Background information
- Born: Jacopo Gianninoto 23 May 1973 (age 53) Padua, Italy
- Genres: Art music, Baroque, Renaissance
- Occupations: Musician, composer
- Instruments: Lute, guitar
- Years active: 1997–present
- Website: http://jacopo.gianninoto.it

= Jacopo Gianninoto =

Jacopo Gianninoto is an Italian lutenist, guitarist and composer living in Bangkok, Thailand.

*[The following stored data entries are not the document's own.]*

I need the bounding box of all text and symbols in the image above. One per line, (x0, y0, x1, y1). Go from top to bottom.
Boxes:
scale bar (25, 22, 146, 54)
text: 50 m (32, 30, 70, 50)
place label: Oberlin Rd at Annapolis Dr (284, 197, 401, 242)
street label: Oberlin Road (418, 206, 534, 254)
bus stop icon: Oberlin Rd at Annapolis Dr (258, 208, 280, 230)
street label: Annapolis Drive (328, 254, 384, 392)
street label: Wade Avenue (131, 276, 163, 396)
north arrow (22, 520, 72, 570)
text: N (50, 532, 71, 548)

He has published a series of books of transcriptions of ancient music for Lute, Baroque guitar and Theorbo, adapted for classical guitar, contributing to the rediscovery of ancient Italian repertoire. His publishing work include a revision for guitar of the Antonio Vivaldi's "Concerto per due Violini Leuto e Basso RV93", a transcription for guitar of the J.S. Bach's sonatas originally written for solo violin, works on Vincenzo Galilei (father of the scientist Galileo Galilei), Johannes Hieronymus Kapsberger, Francesco Corbetta, Johannes Matelart, Alessandro Piccinini, Francesco Spinacino, Vincenzo Capirola and S.L. Weiss.

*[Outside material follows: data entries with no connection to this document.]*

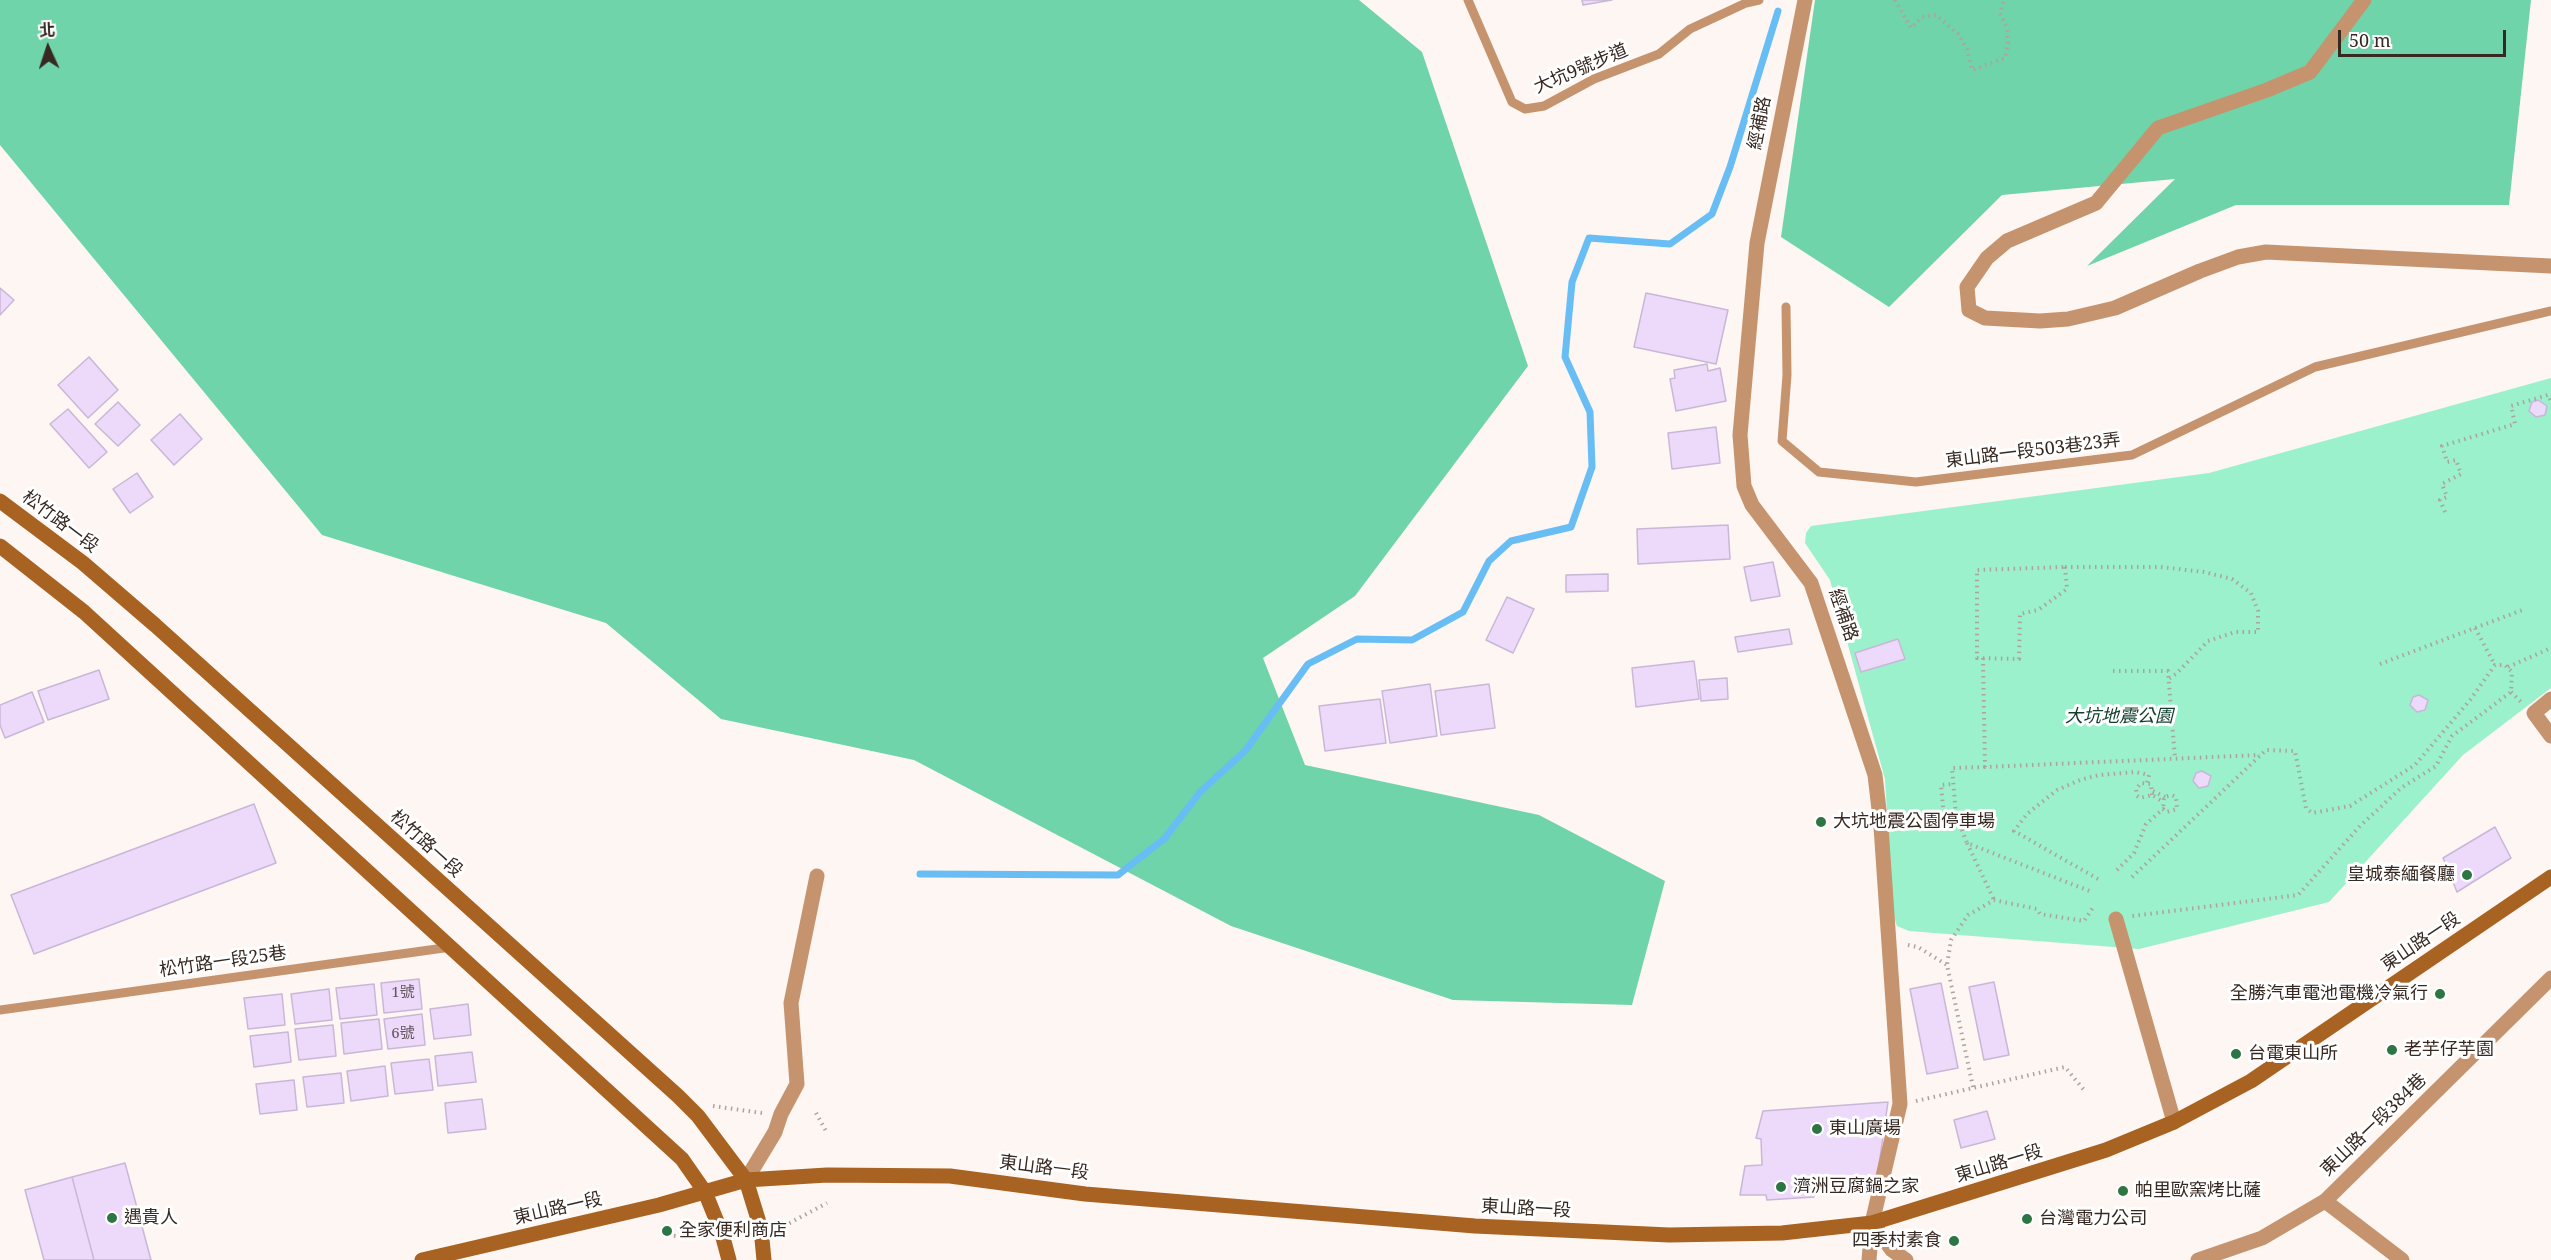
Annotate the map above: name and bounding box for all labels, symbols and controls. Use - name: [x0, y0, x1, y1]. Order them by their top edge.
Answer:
- north arrow: [18, 18, 78, 78]
- scale bar: [2341, 18, 2509, 56]
- text: 北: [38, 19, 56, 41]
- text: 50 m: [2349, 28, 2391, 52]
- street label: 大坑9號步道: [1531, 40, 1631, 98]
- street label: 經補路: [1744, 94, 1776, 152]
- street label: 東山路一段503巷23弄: [1944, 430, 2122, 472]
- street label: 松竹路一段: [18, 486, 102, 558]
- street label: 經補路: [1824, 586, 1862, 644]
- park label: 大坑地震公園: [2065, 706, 2173, 728]
- street label: 松竹路一段: [385, 806, 467, 882]
- place label: 大坑地震公園停車場: [1833, 811, 1995, 833]
- marker: 大坑地震公園停車場: [1814, 815, 1828, 829]
- place label: 皇城泰緬餐廳: [2347, 864, 2455, 886]
- marker: 皇城泰緬餐廳: [2460, 868, 2474, 882]
- street label: 東山路一段: [2378, 908, 2464, 976]
- street label: 松竹路一段25巷: [158, 942, 288, 982]
- place label: 全勝汽車電池電機冷氣行: [2230, 983, 2428, 1005]
- house number: 1號: [391, 984, 415, 1002]
- marker: 全勝汽車電池電機冷氣行: [2433, 987, 2447, 1001]
- house number: 6號: [391, 1025, 415, 1043]
- place label: 老芋仔芋園: [2404, 1039, 2494, 1061]
- place label: 台電東山所: [2248, 1043, 2338, 1065]
- marker: 老芋仔芋園: [2385, 1043, 2399, 1057]
- marker: 台電東山所: [2229, 1047, 2243, 1061]
- street label: 東山路一段384巷: [2317, 1069, 2431, 1181]
- place label: 東山廣場: [1829, 1118, 1901, 1140]
- marker: 東山廣場: [1810, 1122, 1824, 1136]
- street label: 東山路一段: [1953, 1141, 2045, 1187]
- street label: 東山路一段: [998, 1152, 1090, 1184]
- place label: 濟洲豆腐鍋之家: [1793, 1176, 1919, 1198]
- marker: 濟洲豆腐鍋之家: [1774, 1180, 1788, 1194]
- place label: 帕里歐窯烤比薩: [2135, 1180, 2261, 1202]
- marker: 帕里歐窯烤比薩: [2116, 1184, 2130, 1198]
- street label: 東山路一段: [512, 1188, 604, 1230]
- street label: 東山路一段: [1480, 1196, 1572, 1222]
- place label: 遇貴人: [124, 1207, 178, 1229]
- place label: 台灣電力公司: [2039, 1208, 2147, 1230]
- marker: 遇貴人: [105, 1211, 119, 1225]
- marker: 台灣電力公司: [2020, 1212, 2034, 1226]
- place label: 全家便利商店: [679, 1220, 787, 1242]
- marker: 全家便利商店: [660, 1224, 674, 1238]
- place label: 四季村素食: [1852, 1230, 1942, 1252]
- marker: 四季村素食: [1947, 1234, 1961, 1248]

Gianninoto performs mainly in Europe and South-East Asia, and has published several LP albums, both as a performer and as a composer and he is the creator and director of several artistic multidisciplinary projects such as "Baroque Me Baby", "Renaissance Redux", "The Praise of Folly", "The Giordano Bruno Project", "Lux In Tenebris", "Chiaroscuro", "Herometic", often mixing theatre, music, visual art, poetry including his collaboration with thai writer S.P. Somtow and several theatre and dance companies.